Three characters. Three very different portraits of what it means to be a man.
My son didn’t mention any of that while we watched the movie. He gently cheered on the shark when Quint couldn’t scramble out of its way.
“He’s a jerk,” was all Eli would say after Quint disappeared into his watery grave. That might have been his way of processing the awful exit. Yeah, he was a jerk. But he lived life on his own terms. I bet Eli will consider that when we watch the movie again years later.
For now, it’s not fair to ask a child to glean more than a visceral reaction to “Jaws.” It’s all emotions – fear, sympathy and relief when Brody fires off that one last round.
FAST FACT: Adjusted for inflation, 1975’s “Jaws” earned $1.1 billion at the U.S. box office.
I could have shielded Eli from “Jaws” for a few more years.

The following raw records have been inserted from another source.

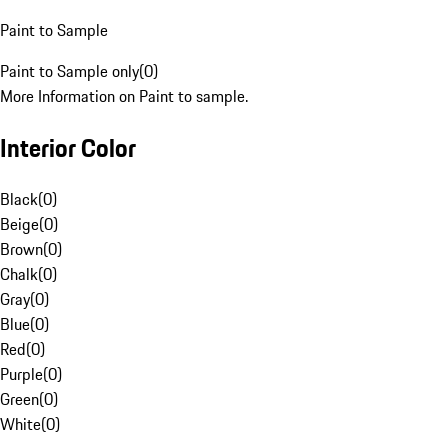
Paint to Sample
Paint to Sample only
(
0
)
More Information on Paint to sample.
Interior Color
Black
(
0
)
Beige
(
0
)
Brown
(
0
)
Chalk
(
0
)
Gray
(
0
)
Blue
(
0
)
Red
(
0
)
Purple
(
0
)
Green
(
0
)
White
(
0
)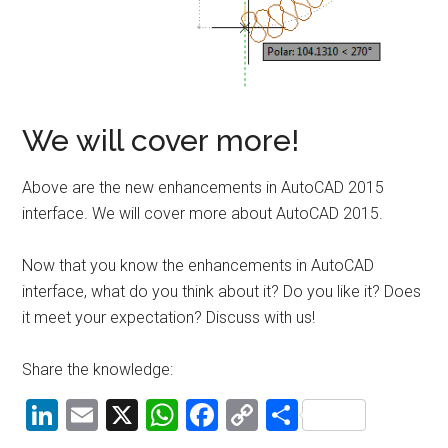
We will cover more!
Above are the new enhancements in AutoCAD 2015
interface. We will cover more about AutoCAD 2015.
Now that you know the enhancements in AutoCAD
interface, what do you think about it? Do you like it? Does
it meet your expectation? Discuss with us!
Share the knowledge:
LinkedIn
Email
X
WhatsApp
Facebook
Copy
Share
Link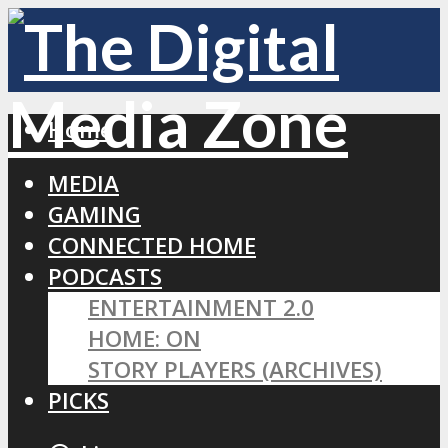
Home
MEDIA
GAMING
CONNECTED HOME
PODCASTS
ENTERTAINMENT 2.0
HOME: ON
STORY PLAYERS (ARCHIVES)
PICKS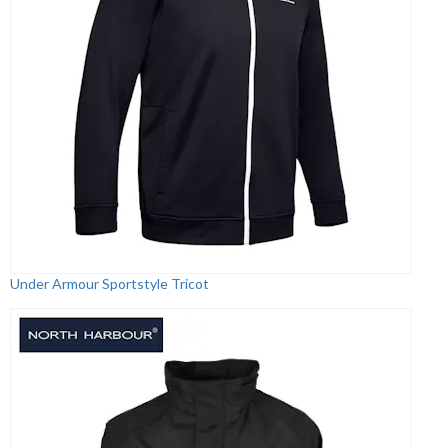
Under Armour Sportstyle Tricot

I’m glad I didn’t. Masculinity is on the decline in our culture. Now, we get to pick the gender with which we identify. Major newspapers blame machismo for global warming.
Who knows what we can expect from the culture by the time Eli reaches 15 … or even 10?
Forging New Memories
For now, he’ll have his memories of “Jaws” as a guidepost. On some level he understood why Brody matters, how brave Hooper was facing almost certain death.
“Jaws” is much more than a summer movie benchmark. And watching it with my son proved far more than just another night spent together on the couch.